The Basics of Investing
Investing is not only for the rich and powerful but also for the average man and woman. Investing is making your money work for you so that you can achieve your goals.
So to ensure you are ready to take that investment plunge, here are some helpful investment tips:
One of the biggest mistakes people make with investments is not understanding themselves. This error causes a discrepancy between what you want vs. what you need.
- Life cycle?
- Risk Appetite? (conservative, moderate, or aggressive)
Type of account
Investment firms offer the same variety of account to cater to client’s needs; the terms may differ.
suitable for the knowledgeable clientele.
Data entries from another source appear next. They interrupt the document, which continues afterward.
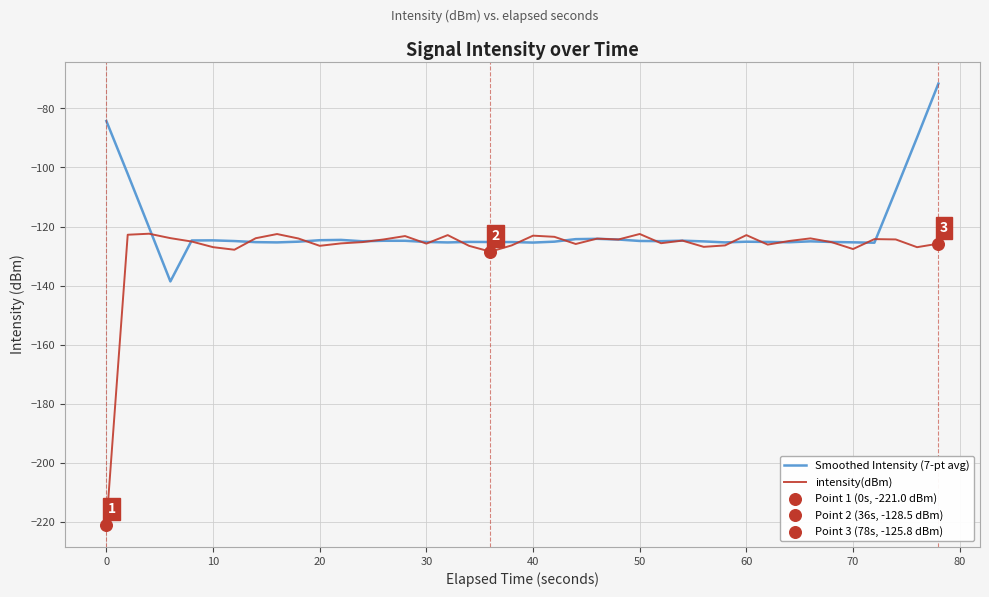

Which series has the largest range (max minus min)?

intensity(dBm)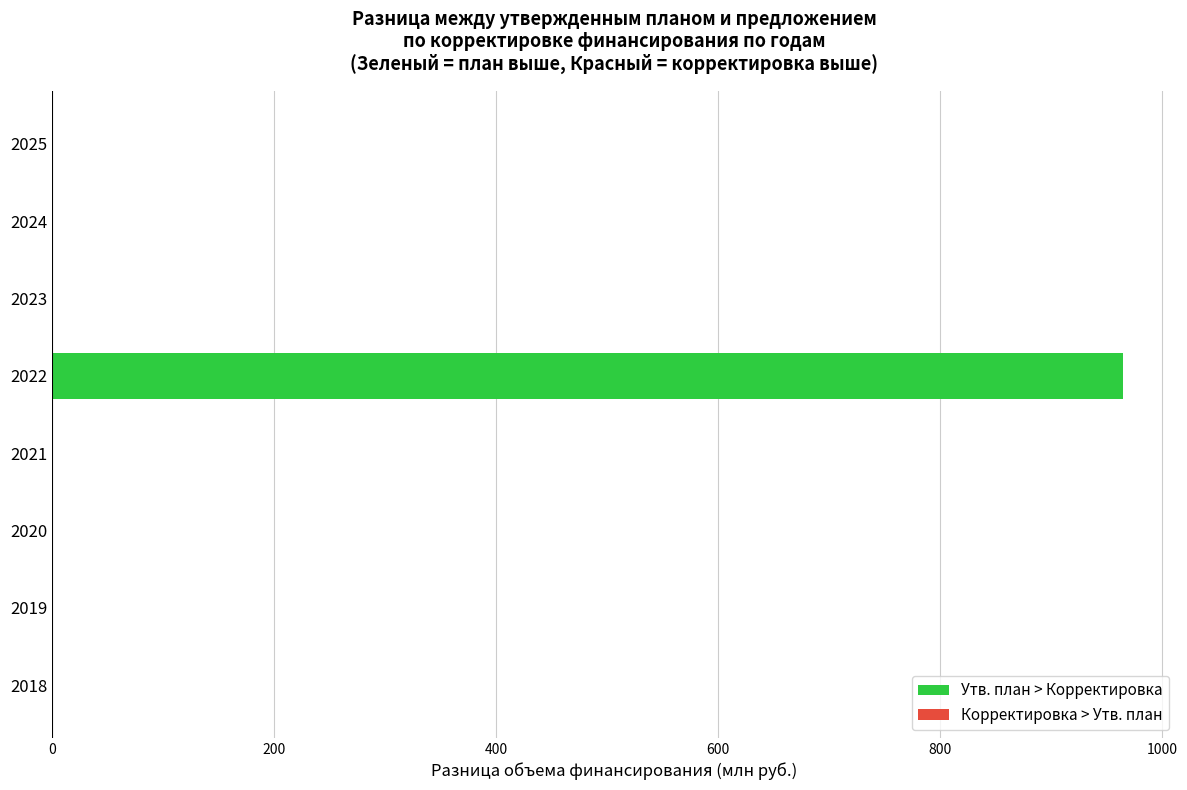

The chart shows a value of 0.0 at 2025. True or false?

True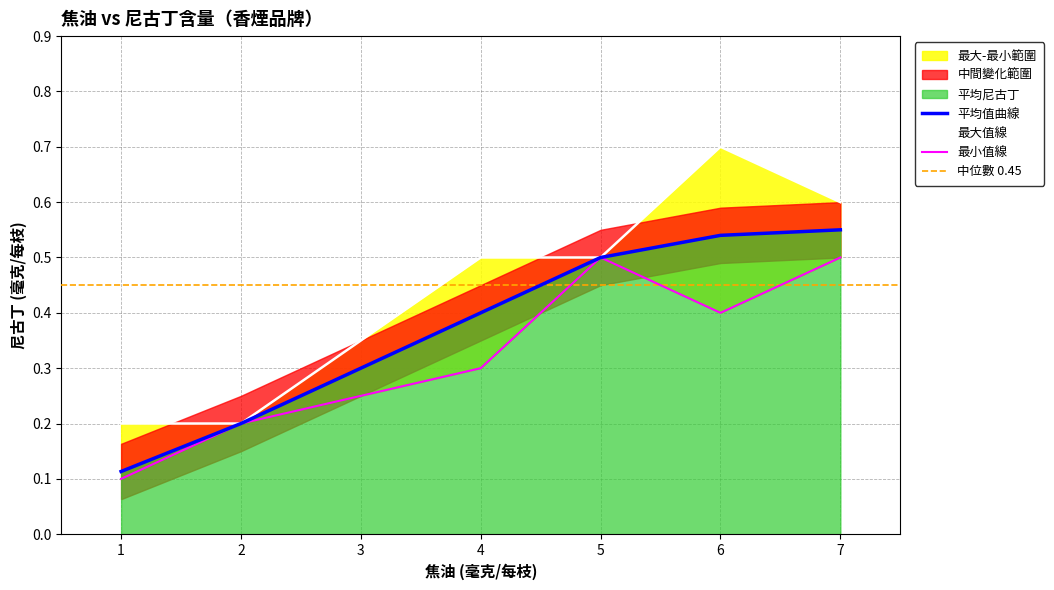

The 平均值曲線 series shows 0.9 at 5. True or false?

False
They know what securities to buy, sell and at what price, essentially in total control paying only a trade fee.
The Managed Plan
you can identify a managed plan by the statement “management fee”. A pre-packaged plan where you pay for the expertise of an advisor who makes investment decisions on your behalf.
Private Wealth Management
a combination of the previous two mentioned this account caters to high net worth clients or companies, where clients have autonomy while simultaneously having advisors managed their portfolio.
Don’t get invested emotionally.
One of the biggest obstacles is the inability to keep your emotions in check and make logical decisions about your portfolio. Stock prices fluctuate; it is the nature of the markets. Do not be a knee-jerk investor; it could cost you.
The company you know and trust.
Not to sound like an advertisement but this statement should apply to your investment philosophy. Invest in companies you know and grew up with; chances are they have been around for a while and developed a reputation for being a stable company.
You can find at least ten companies on the stock market in your home right now: your phone, laptop, clothes, the food in your pantry and so on. The key thing to note is if you would never buy the product or services do not put it in your portfolio either.
Diversification is your investment best friend! You have heard the saying, “Don’t put all your eggs in one basket,” same applies to here. Do not invest all your hard earned money into one security, country or industry. While you cannot eliminate all risks involved in investments, savvy investors minimize their risk by diversifying their exposure.
Buy Low. Sell High
The general rule of thumb for investing is to buy a stock at a low price and sell at a higher price. The dilemma is timing; it is everything! Not every stock that is low in price is worth your time. When a stock is cheap, it’s important for you to ask “Why?”.
Just like you, your portfolio should have an annual checkup. Throughout the year your priorities and goals may have changed, ensure your investments reflect that. When revising your portfolio look for securities that consistently underperformed and outperformed.